Word for word, restate all the records; images are not part of the copy.

[Provided material Boundary: Start]

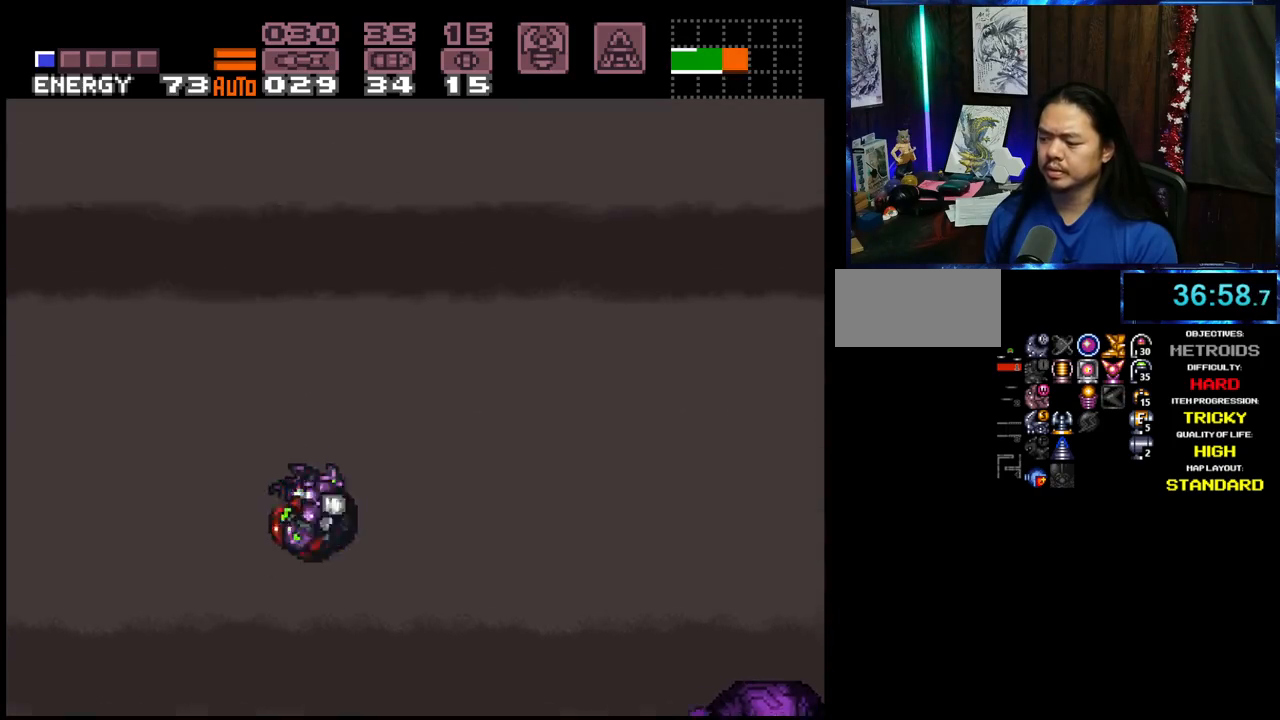
Gameplay with a controller (Nintendo layout); each line is a JSON object with the inputs held at the frame after it. "events" lists button and stick changes between this image and that frame as [ms after this image, input, new state], when the widget could be followed in between. Not read: L3 R3 START.
{"buttons": ["A", "DPAD_RIGHT"], "events": [[33, "B", "up"]]}
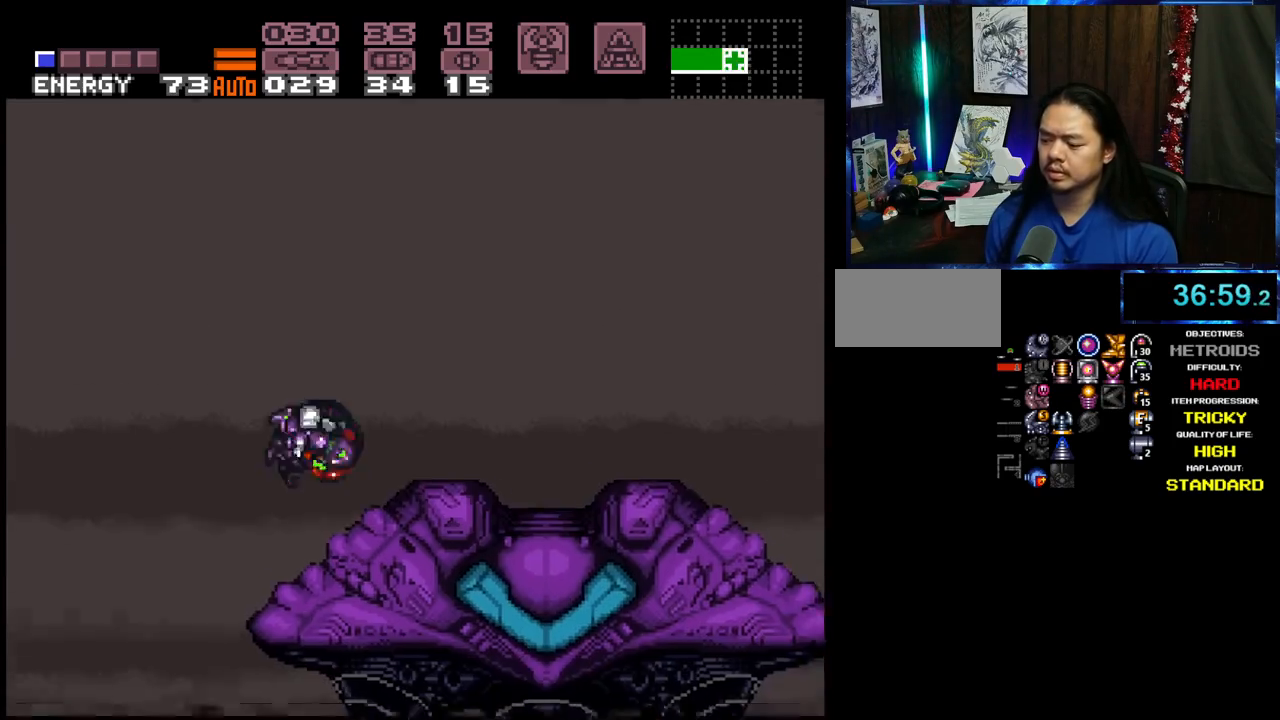
{"buttons": ["A", "R1", "DPAD_DOWN"], "events": [[433, "R1", "down"], [467, "DPAD_DOWN", "down"], [467, "DPAD_RIGHT", "up"]]}
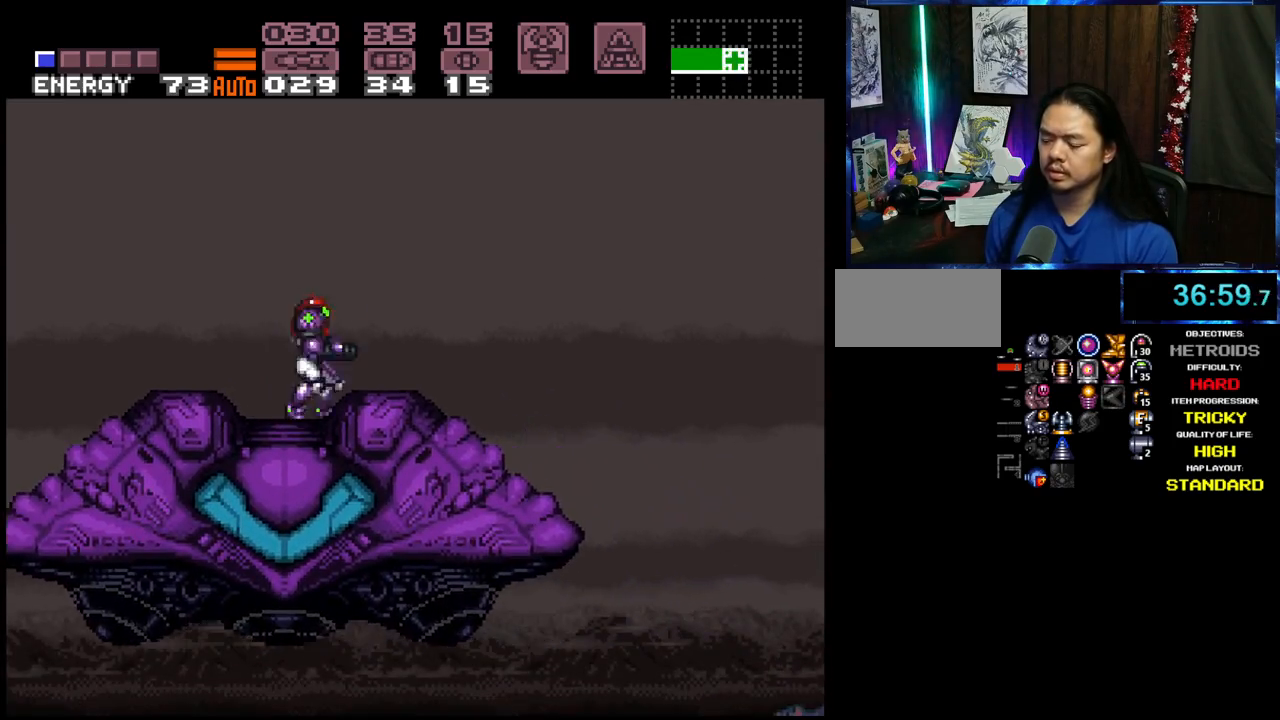
{"buttons": ["A", "R1", "DPAD_LEFT"], "events": [[50, "DPAD_DOWN", "up"], [100, "A", "up"], [100, "R1", "up"], [300, "DPAD_LEFT", "down"], [417, "A", "down"], [433, "R1", "down"]]}
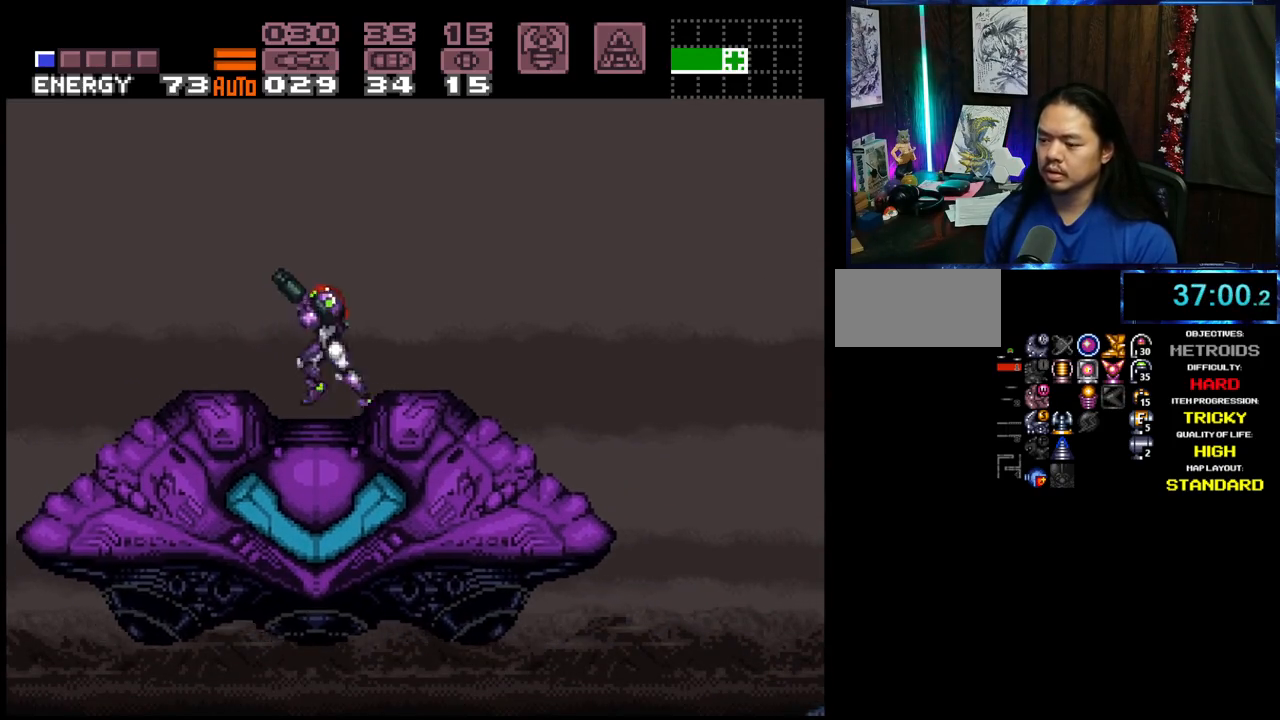
{"buttons": ["A"], "events": [[50, "DPAD_LEFT", "up"], [100, "DPAD_DOWN", "down"], [150, "DPAD_DOWN", "up"], [167, "A", "up"], [167, "R1", "up"], [300, "A", "down"], [367, "A", "up"], [450, "A", "down"]]}
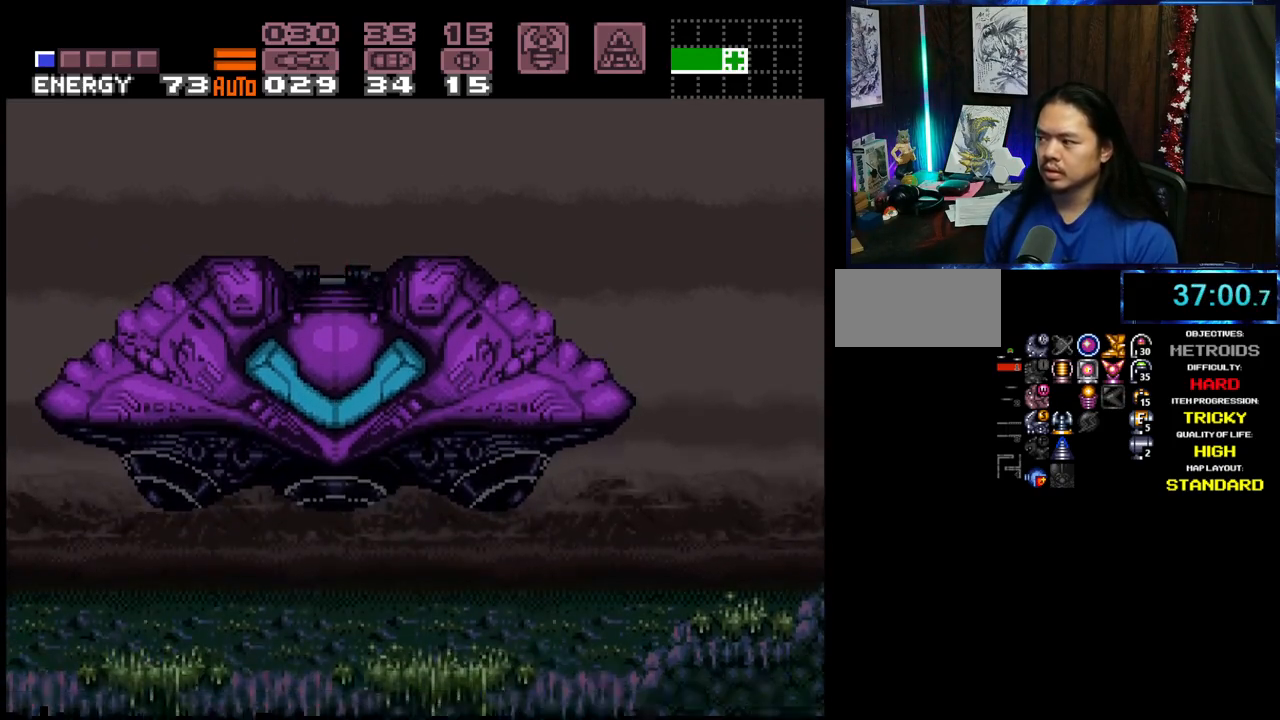
{"buttons": ["A"], "events": [[17, "A", "up"], [83, "A", "down"], [150, "A", "up"], [233, "A", "down"], [283, "A", "up"], [367, "A", "down"], [433, "A", "up"], [500, "A", "down"]]}
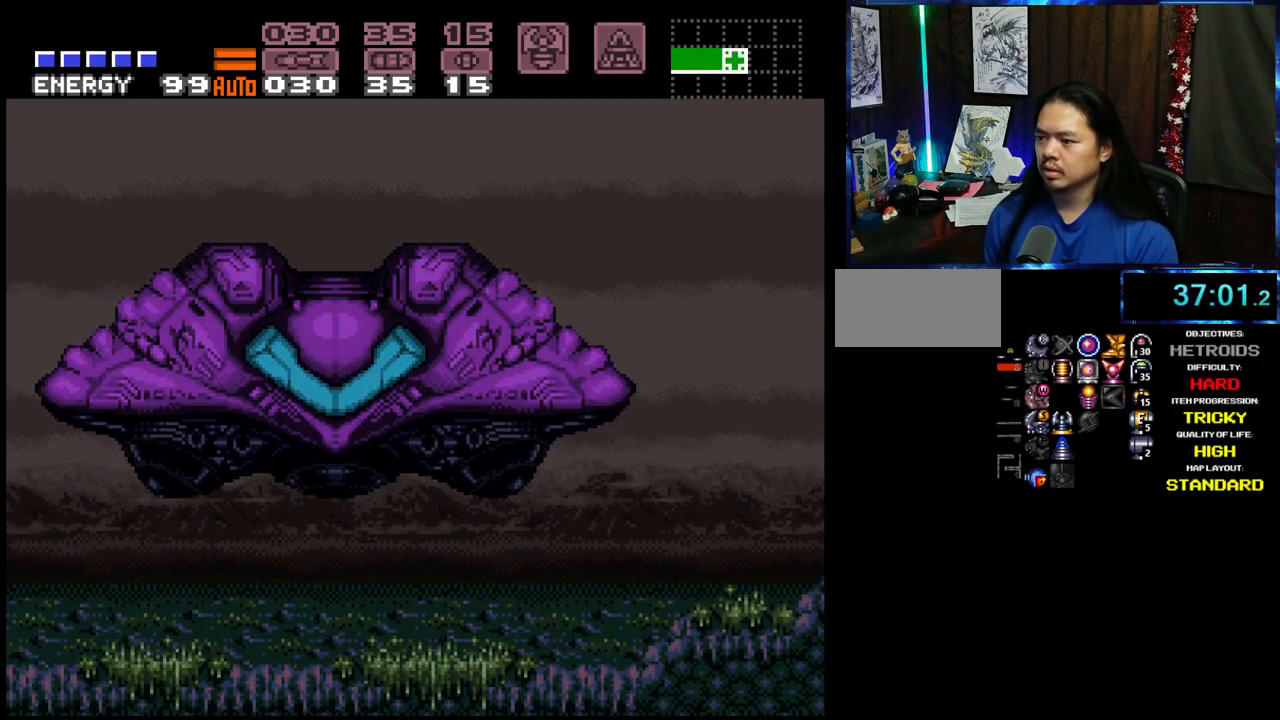
{"buttons": [], "events": [[83, "A", "up"], [150, "A", "down"], [217, "A", "up"], [283, "A", "down"], [350, "A", "up"], [417, "A", "down"], [483, "A", "up"]]}
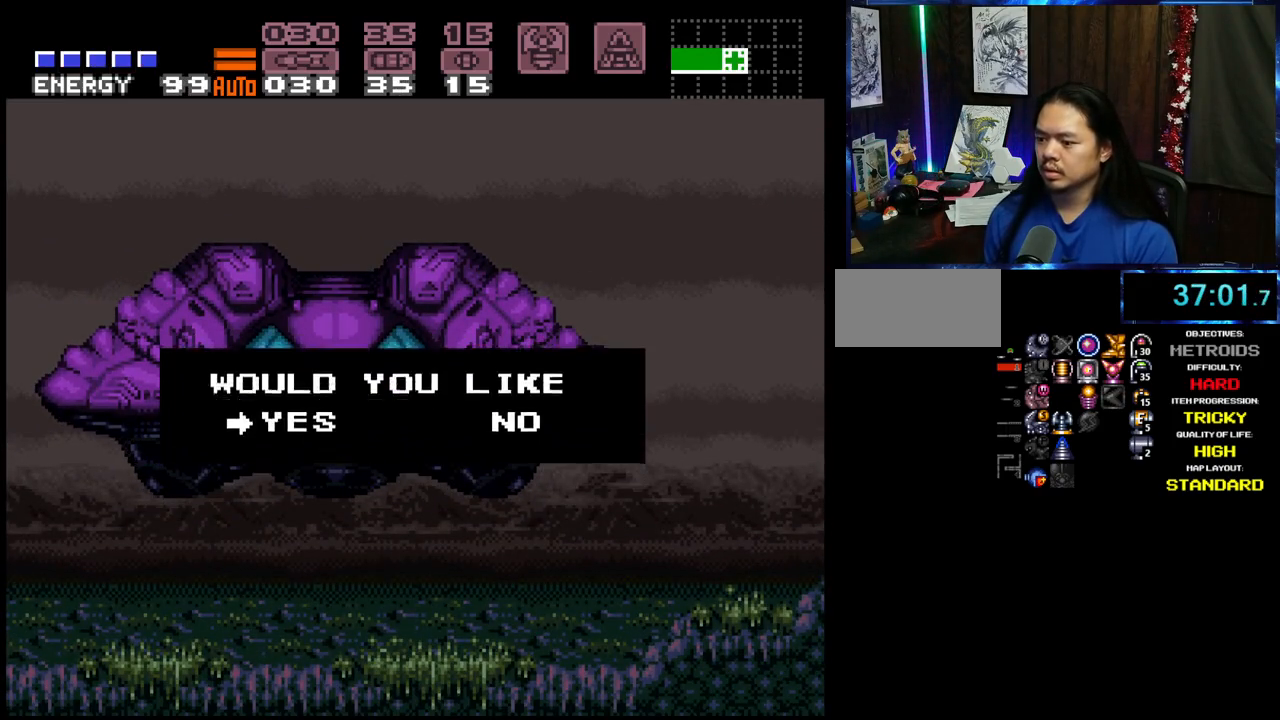
{"buttons": ["A", "L1", "DPAD_LEFT"], "events": [[50, "A", "down"], [300, "DPAD_LEFT", "down"], [483, "L1", "down"]]}
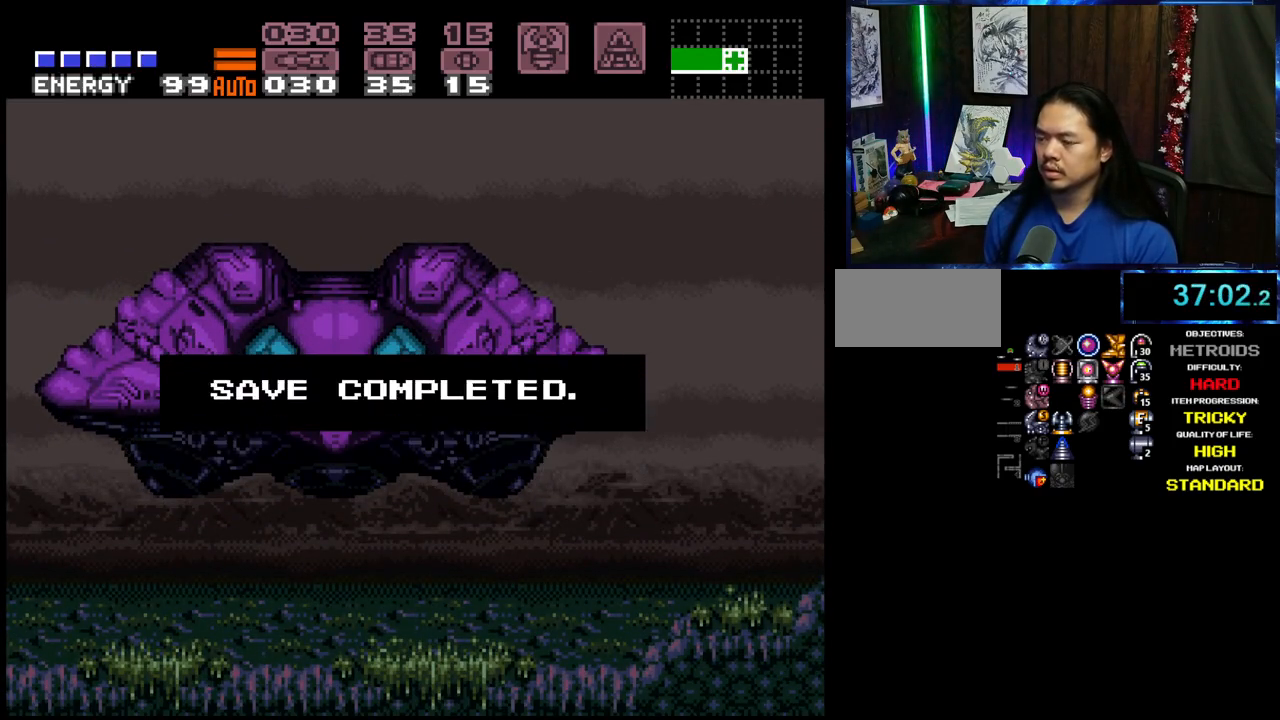
{"buttons": ["A", "DPAD_LEFT"], "events": [[117, "L1", "up"]]}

[Provided material Boundary: End]

#### Reply to the exercise:
Gameplay with a controller (Nintendo layout); each line is a JSON object with the inputs held at the frame after it. "events" lists button and stick changes between this image and that frame as [ms after this image, input, new state], when the widget could be followed in between. Not read: L3 R3 START.
{"buttons": ["A", "DPAD_RIGHT"], "events": [[33, "B", "up"]]}
{"buttons": ["A", "R1", "DPAD_DOWN"], "events": [[433, "R1", "down"], [467, "DPAD_DOWN", "down"], [467, "DPAD_RIGHT", "up"]]}
{"buttons": ["A", "R1", "DPAD_LEFT"], "events": [[50, "DPAD_DOWN", "up"], [100, "A", "up"], [100, "R1", "up"], [300, "DPAD_LEFT", "down"], [417, "A", "down"], [433, "R1", "down"]]}
{"buttons": ["A"], "events": [[50, "DPAD_LEFT", "up"], [100, "DPAD_DOWN", "down"], [150, "DPAD_DOWN", "up"], [167, "A", "up"], [167, "R1", "up"], [300, "A", "down"], [367, "A", "up"], [450, "A", "down"]]}
{"buttons": ["A"], "events": [[17, "A", "up"], [83, "A", "down"], [150, "A", "up"], [233, "A", "down"], [283, "A", "up"], [367, "A", "down"], [433, "A", "up"], [500, "A", "down"]]}
{"buttons": [], "events": [[83, "A", "up"], [150, "A", "down"], [217, "A", "up"], [283, "A", "down"], [350, "A", "up"], [417, "A", "down"], [483, "A", "up"]]}
{"buttons": ["A", "L1", "DPAD_LEFT"], "events": [[50, "A", "down"], [300, "DPAD_LEFT", "down"], [483, "L1", "down"]]}
{"buttons": ["A", "DPAD_LEFT"], "events": [[117, "L1", "up"]]}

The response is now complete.